The Book of Gomorrah, nn. 1-5
By Jeff Ziegler (articles ) | Apr 10, 2003
Far different from contemporary experts' insights into the scandal is the teaching of the doctor of the Church, St. Peter Damian, in his treatise on clerical scandal. St. Peter begins by distinguishing the four degrees of the sin against nature, the most grave being the homosexual act. While everyone in St. Peter's day (the mid-eleventh century) believed that the commission of the ultimate act should lead to the loss of ecclesiastical status, St. Peter decries the laxity of superiors who fail to punish the lesser degrees of the sin (which I won't mention, since my mother may be reading this).

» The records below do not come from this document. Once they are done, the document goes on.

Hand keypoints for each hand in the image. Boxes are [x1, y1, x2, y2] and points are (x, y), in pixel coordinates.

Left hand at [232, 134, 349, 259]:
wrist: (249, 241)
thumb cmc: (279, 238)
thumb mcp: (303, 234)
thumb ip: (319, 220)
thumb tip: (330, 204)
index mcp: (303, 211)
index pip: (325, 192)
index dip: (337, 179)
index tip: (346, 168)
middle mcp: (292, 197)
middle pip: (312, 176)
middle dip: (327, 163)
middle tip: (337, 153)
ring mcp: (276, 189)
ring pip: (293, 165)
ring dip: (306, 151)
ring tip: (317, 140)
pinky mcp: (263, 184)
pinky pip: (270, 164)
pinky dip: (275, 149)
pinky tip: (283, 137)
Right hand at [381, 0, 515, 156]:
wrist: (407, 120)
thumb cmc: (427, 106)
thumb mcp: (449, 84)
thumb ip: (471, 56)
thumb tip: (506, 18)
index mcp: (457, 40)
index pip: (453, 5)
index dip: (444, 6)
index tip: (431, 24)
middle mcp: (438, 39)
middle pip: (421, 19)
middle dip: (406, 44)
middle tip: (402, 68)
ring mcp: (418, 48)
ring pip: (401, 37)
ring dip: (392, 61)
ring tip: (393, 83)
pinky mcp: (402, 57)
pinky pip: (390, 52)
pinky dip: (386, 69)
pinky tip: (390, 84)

He observes that the sin against nature "is not improperly believed to be worse than all other crimes," since God has always punished it so severely. No one, then, who has committed this sin should be ordained, even if he has repented. Such men should remain humbly as laymen, perhaps as religious brothers. Some, though, who have thus sinned desire ordination. St. Peter attributes this desire to intellectual darkness, God's punishment for the sin against nature. He adds:
What, I ask, would St. Paul say if he saw such a wound festering in the very body of Holy Church? In particular, what sadness, what burning compassion would inflame that pious heart if he were to learn that this destructive plague is even spreading among the holy orders?
Let the indolent superiors of clerics and of priests hear; let them hear and let them fear being partcipants in the guilt of others.... I refer to those who close their eyes to the correction of their subordinates' sins and offer them the freedom of sinning through an ill-advised silence. Let them hear, I say, and prudently understand that they all equally deserve death.